Niosomal formulations of phytocompounds represent a promising approach in nanomedicine for enhancing anticancer therapeutics. This study investigated the efficacy of a niosomal formulation of cubebin against 7,12-dimethylbenz[a]anthracene (DMBA)-induced breast cancer in a rat model. The cubebin-loaded niosomes were prepared using the thin-film hydration method and characterized for their key physicochemical properties.

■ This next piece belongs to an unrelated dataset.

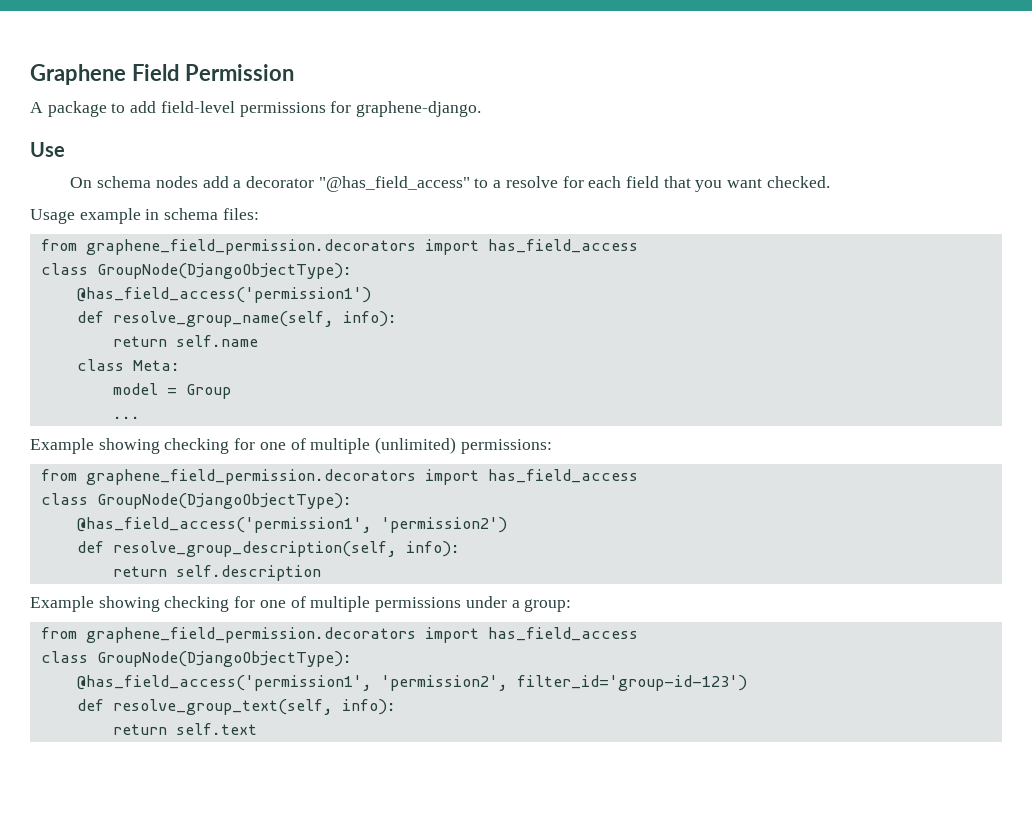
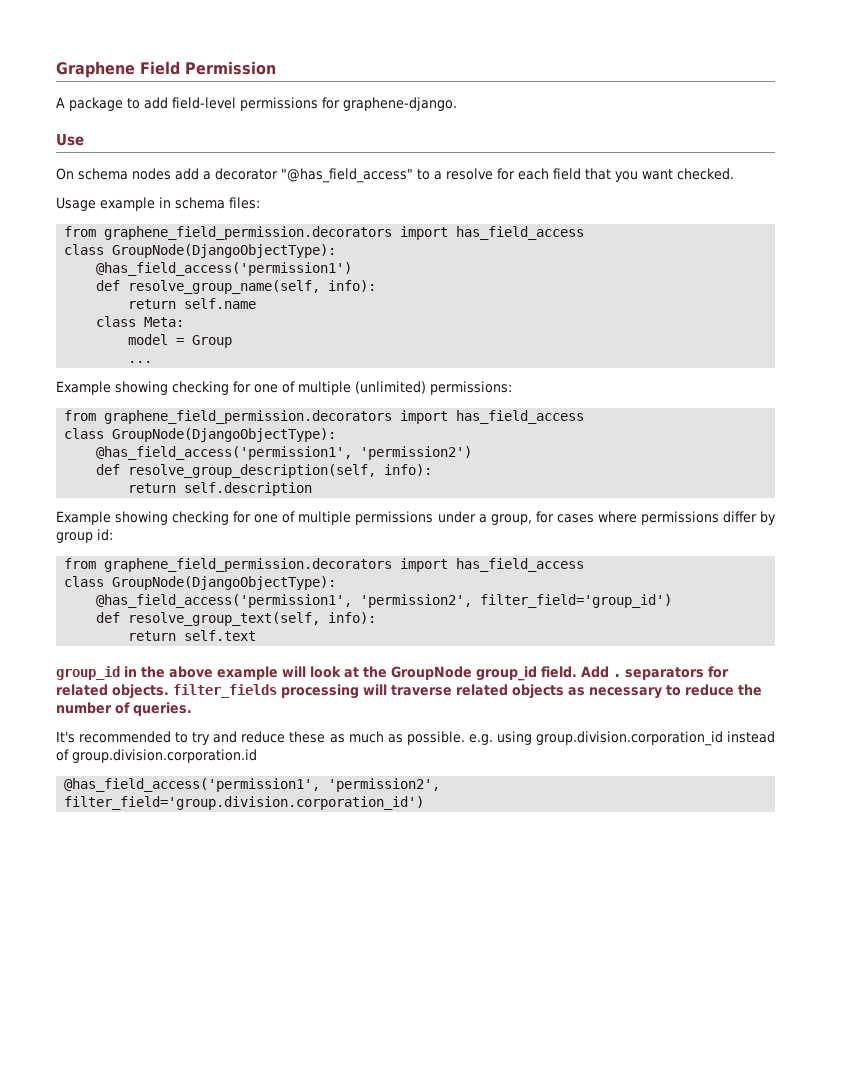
[524,599,572,612] group: -> [490,511,776,525] [56,529,113,543] group, for cases where permissions differ by group id:
[516,675,747,691] filter_id='group-id-123') -> [480,594,673,608] filter_field='group_id')
(257, 729) none -> [56,666,729,681] [56,684,762,699] [56,702,192,716] [56,731,775,746] [56,749,257,763] [64,778,441,792] [64,796,425,810] // group_id in the above example will look at the GroupNode group_id field. Add . separators for related objects. filter_fields processing will traverse related objects as necessary to reduce the number of queries. // It's recommended to try and reduce these as much as possible. e.g. using group.division.corporation_id instead of group.division.corporation.id // @has_field_access('permission1', 'permission2', filter_field='group.division.corporation_id')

The formulation demonstrated a mean particle size of 97.6 nm, a zeta potential of −20.1 mV, and achieved a sustained in vitro drug release of 98.89% over 8 h. In vivo assessment in DMBA-induced rats revealed that treatment with the niosomal cubebin suspension significantly attenuated tumor growth. The therapeutic effects were correlated with a modulation of key biochemical parameters. Specifically, the treatment restored levels of oxidative markers, mitigated inflammatory cytokine markers, and normalized hormonal profiles. Histopathological analysis further confirmed the anticancer activity, reducing mammary gland hyperplasia and neoplastic lesions. The collective findings indicate that the niosomal formulation of cubebin possesses significant chemopreventive and antitumor potential against experimental breast cancer.